Once your doors are painted, I painted them with 3 coats, it's time to start painting the actual cabinets. This is where you start to see the big difference. This finally helped me feel like I was making progress and not just hosting Thanksgiving with no cabinet doors.... yes I did that. 

Now you are going to want to tape off any areas that touch the walls, backsplash or appliances. 

And once again on your flat surfaces use a roller when you can it will help speed things along. I painted the actual cabinets in one Saturday. Letting the coats dry in between.

Looks like the kitchen is read for some cabinet doors and maybe some paint up on the walls. 

Painted Oak Cabinets

Guys I cannot tell you how in love I am! Now the kitchen is not completely done but it is almost there! Next up I need to install the crown molding to extend the cabinets to the ceiling. This will give the cabinets more of a custom/higher end feeling.

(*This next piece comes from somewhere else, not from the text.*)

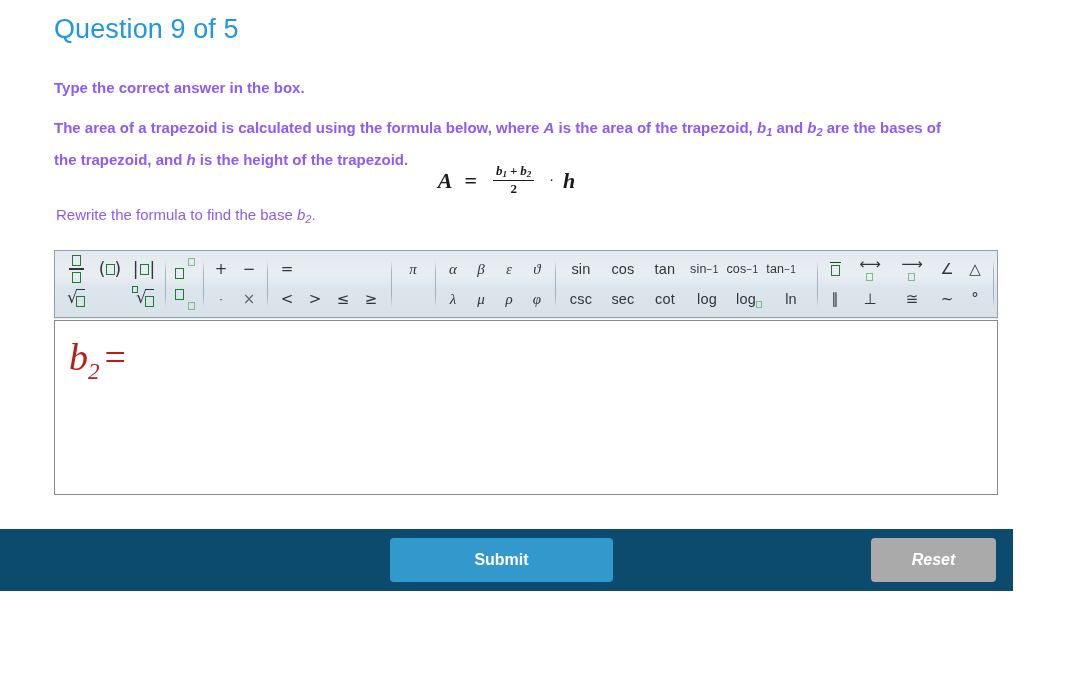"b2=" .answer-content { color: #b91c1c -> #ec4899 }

Also I need to install kick plates to the bottom of the cabinets. 

I truly love the finish. You never would have known these were that oak color. It's such a smooth finish it looks like I hired a crew to come in. Best part of all I painted the cabinets all by myself I did not need to call a single soul for help. It was something I could tackle on my own. There is no better feeling than that! As a single female home owner I just want to empower others that if there is something you want to change there is a way to figure out how to do it without breaking the bank and without always needing to hire a contractor. Use the resources you have and stay within your means. If you can't afford a new kitchen a little bit of paint can go along way without hurting your wallet.